▸ Provided entries:
..............................

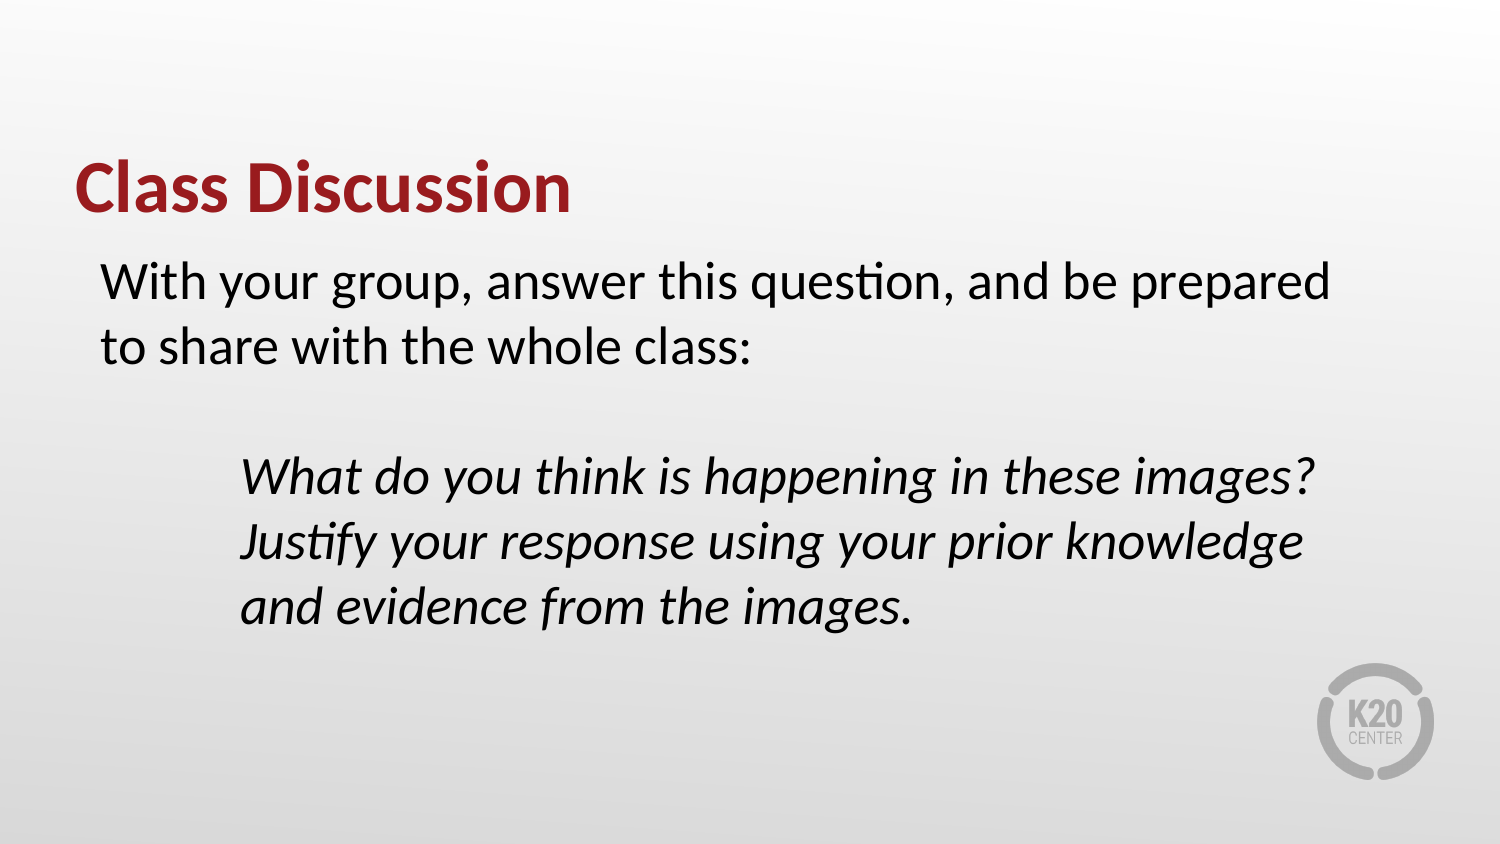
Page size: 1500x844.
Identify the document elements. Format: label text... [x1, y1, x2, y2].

picture [1300, 646, 1451, 797]
list With your group, answer this question, and be prepared to share with the whole class: What do you think is happening in these images? Justify your response using your prior knowledge and evidence from the images. [75, 238, 1398, 779]
title Class Discussion [75, 86, 1425, 228]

..............................

Strip the images and return the remaining data exactly.

Page size: 1500x844.
Identify the document elements. Format: label text... [x1, y1, x2, y2].

picture [1300, 646, 1451, 797]
list With your group, answer this question, and be prepared to share with the whole class: What do you think is happening in these images? Justify your response using your prior knowledge and evidence from the images. [75, 238, 1398, 779]
title Class Discussion [75, 86, 1425, 228]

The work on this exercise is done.